Tagsüber kann man den Platz nach neun Uhr früh nicht mehr benutzen, wegen der Hitze. Und die Bälle knallen an die Türen der umliegenden Häuser, weil der Zaun kaputt ist“, sagt Gilvan. Der städtische Sekretär für Sport und Freizeit, Eduardo Machado, behauptet, dass die Präfektur im Begriff sei, die öffentlichen Sportplätze zu reformieren. Von den 125 Sportplätzen seien 44 bereits in Reform. Der Sekretär erkennt an, dass die Anzahl der Freizeiteinrichtungen noch weit vom Ideal entfernt ist.

“Wir haben noch keine Pläne, mittels eigener Ressourcen neue Freizeiteinrichtungen zu schaffen – der Reform jener Einrichtungen, die wir bereits besitzen, gilt unsere Priorität“.

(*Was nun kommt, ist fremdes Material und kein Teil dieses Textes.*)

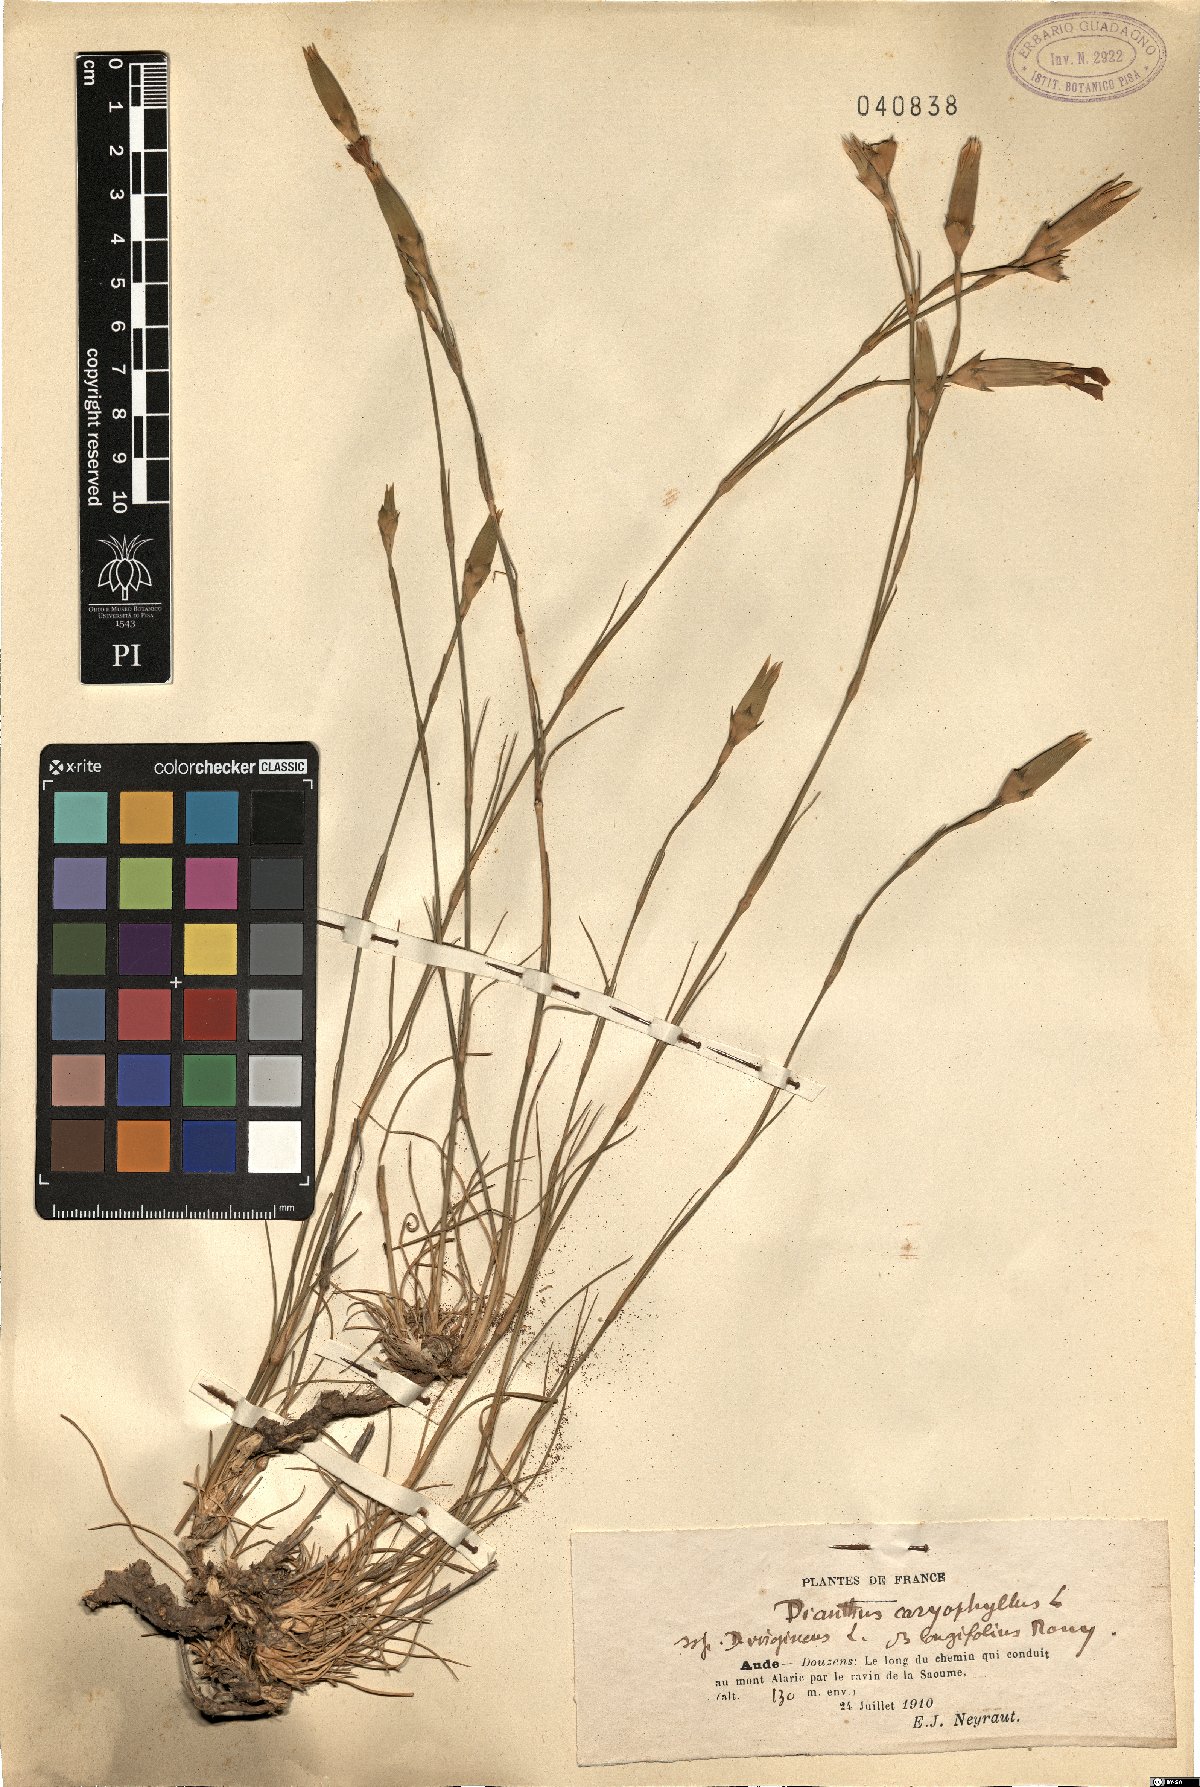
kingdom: Plantae
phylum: Tracheophyta
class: Magnoliopsida
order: Caryophyllales
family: Caryophyllaceae
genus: Dianthus
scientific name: Dianthus caryophyllus
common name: Clove pink
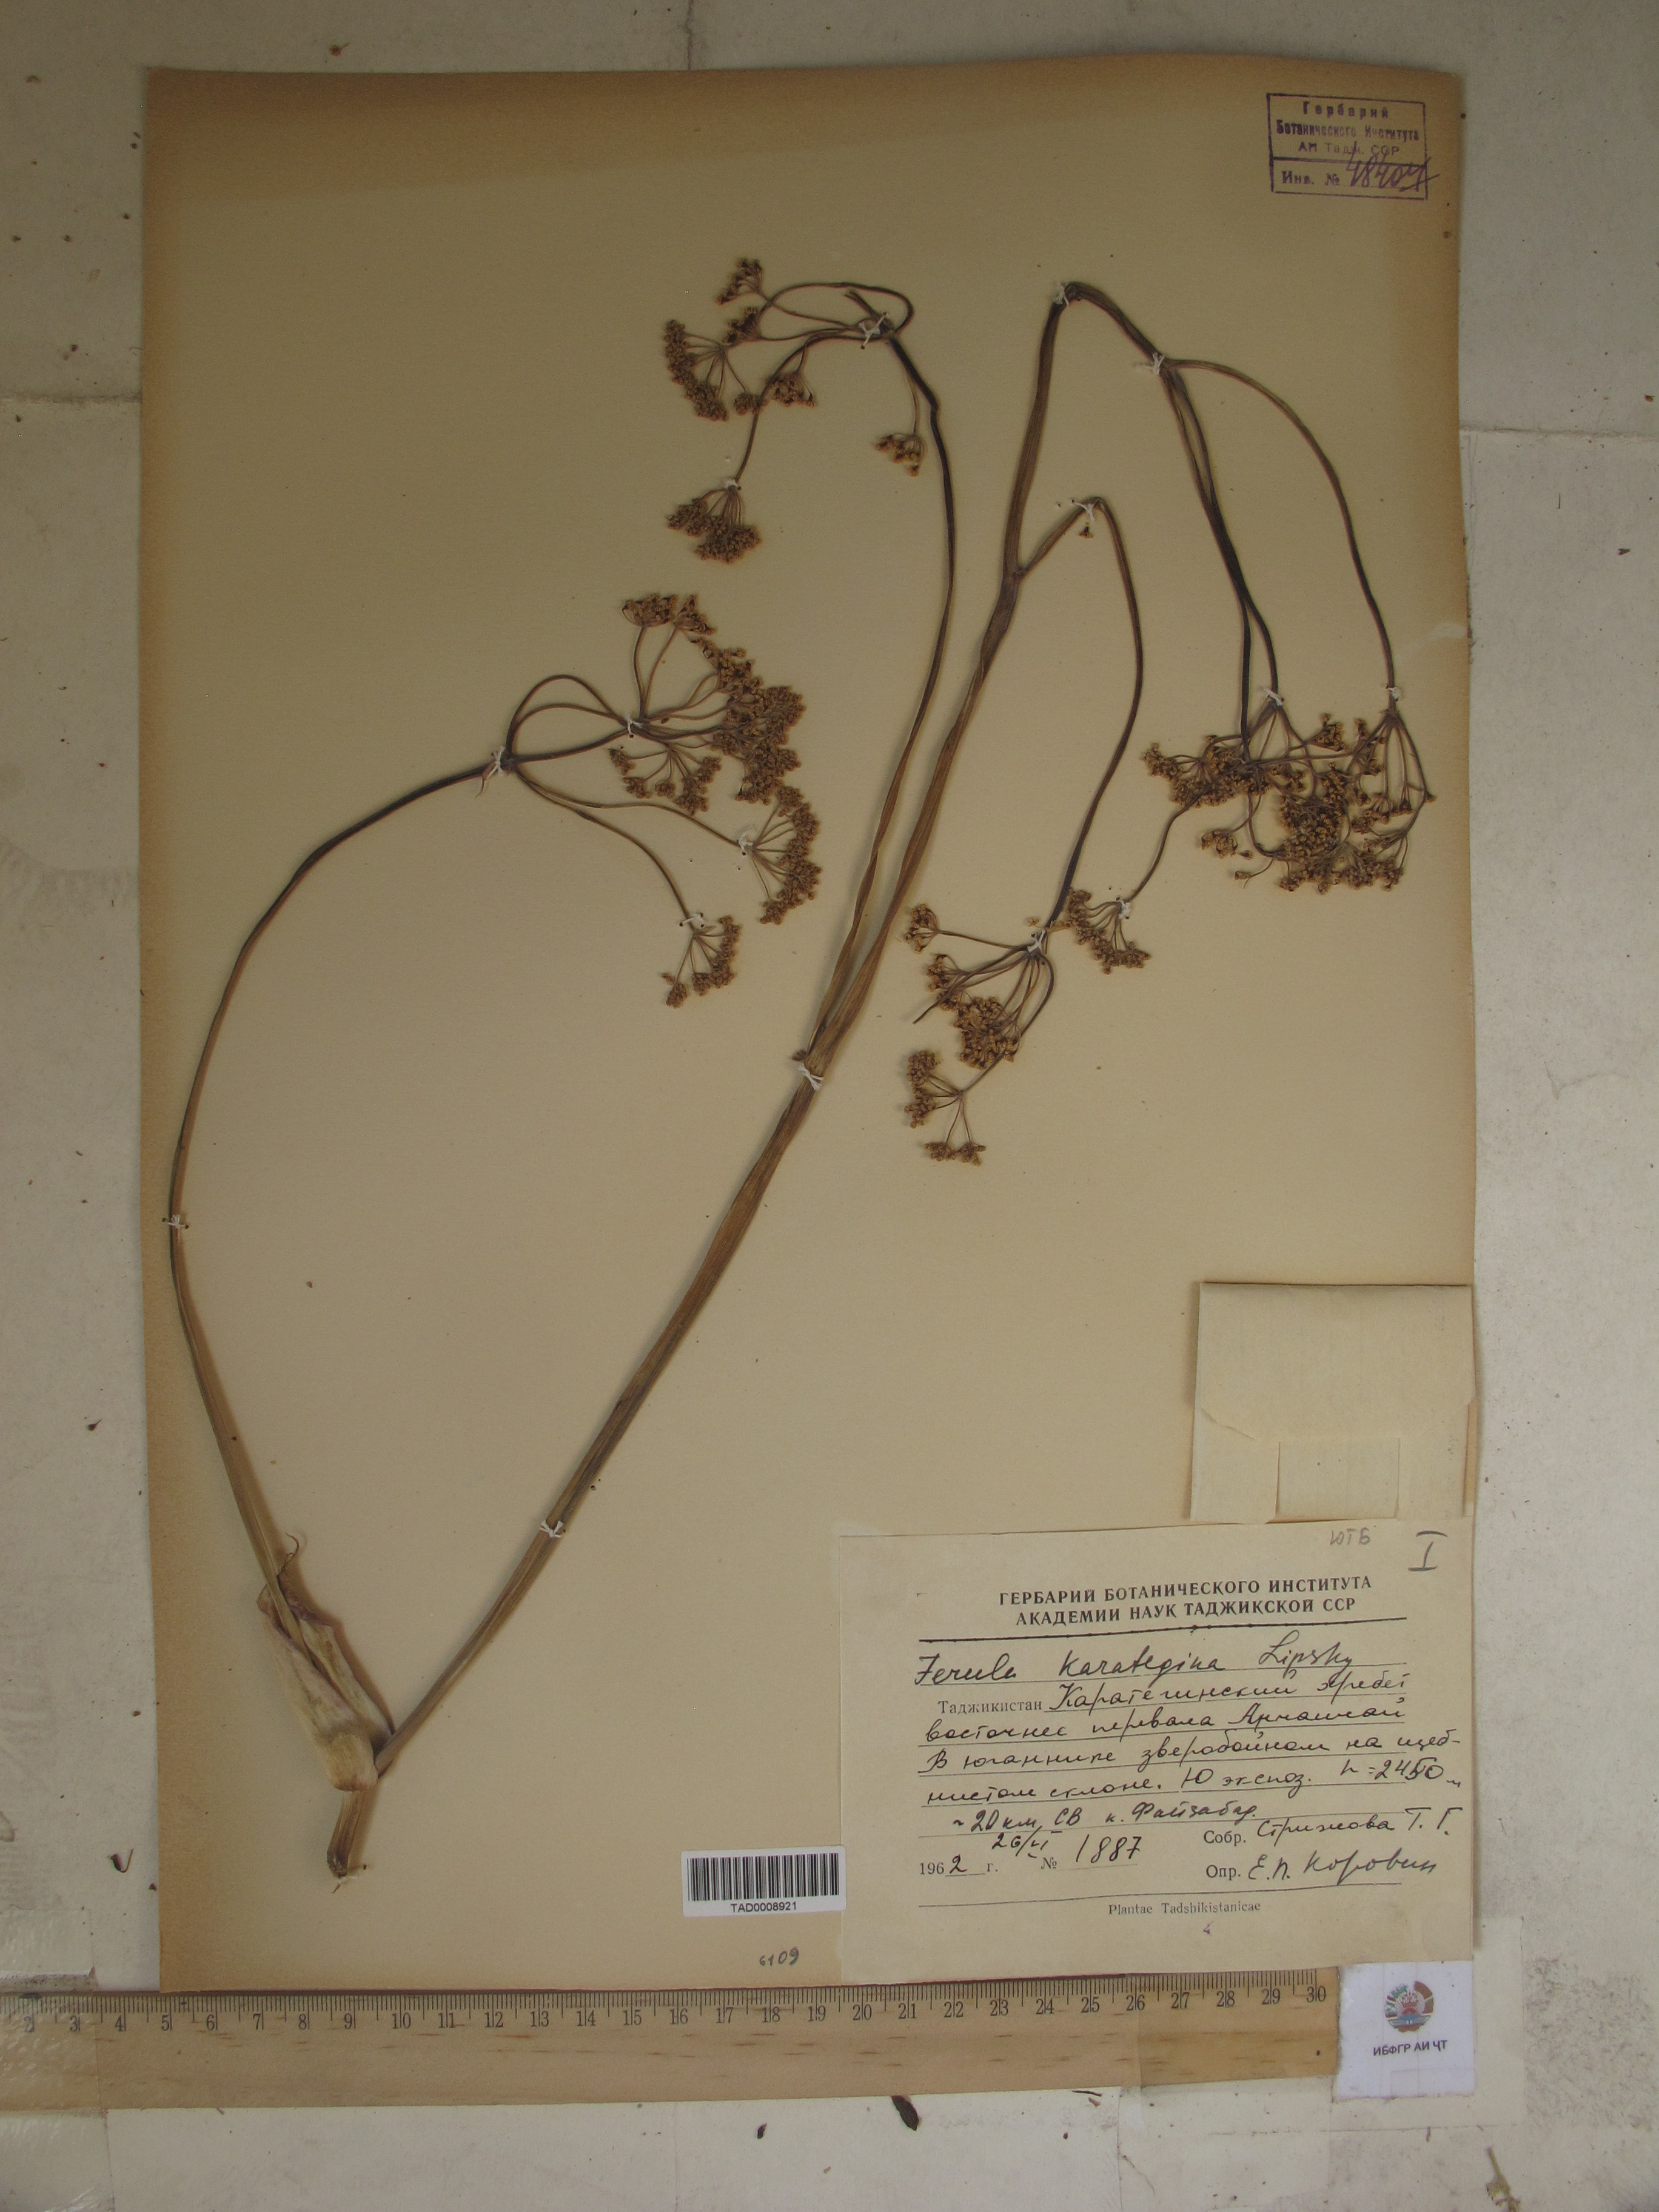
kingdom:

Die versprochene Reform hat allerdings den Sportplatz der “Aprendendo a Crescer“ noch nicht erreicht, wo auch der junge Alexandre, zwölf Jahre alt, zu spielen pflegt. Der Knabe, der von einer Karriere als Fussballstar träumt, sagt, dass es hier viel zu verbessern gibt. “Wenn sie das Dach endlich anbringen würden, den Boden ebnen und den Zaun erneuern… dann wäre ich darüber sehr froh“!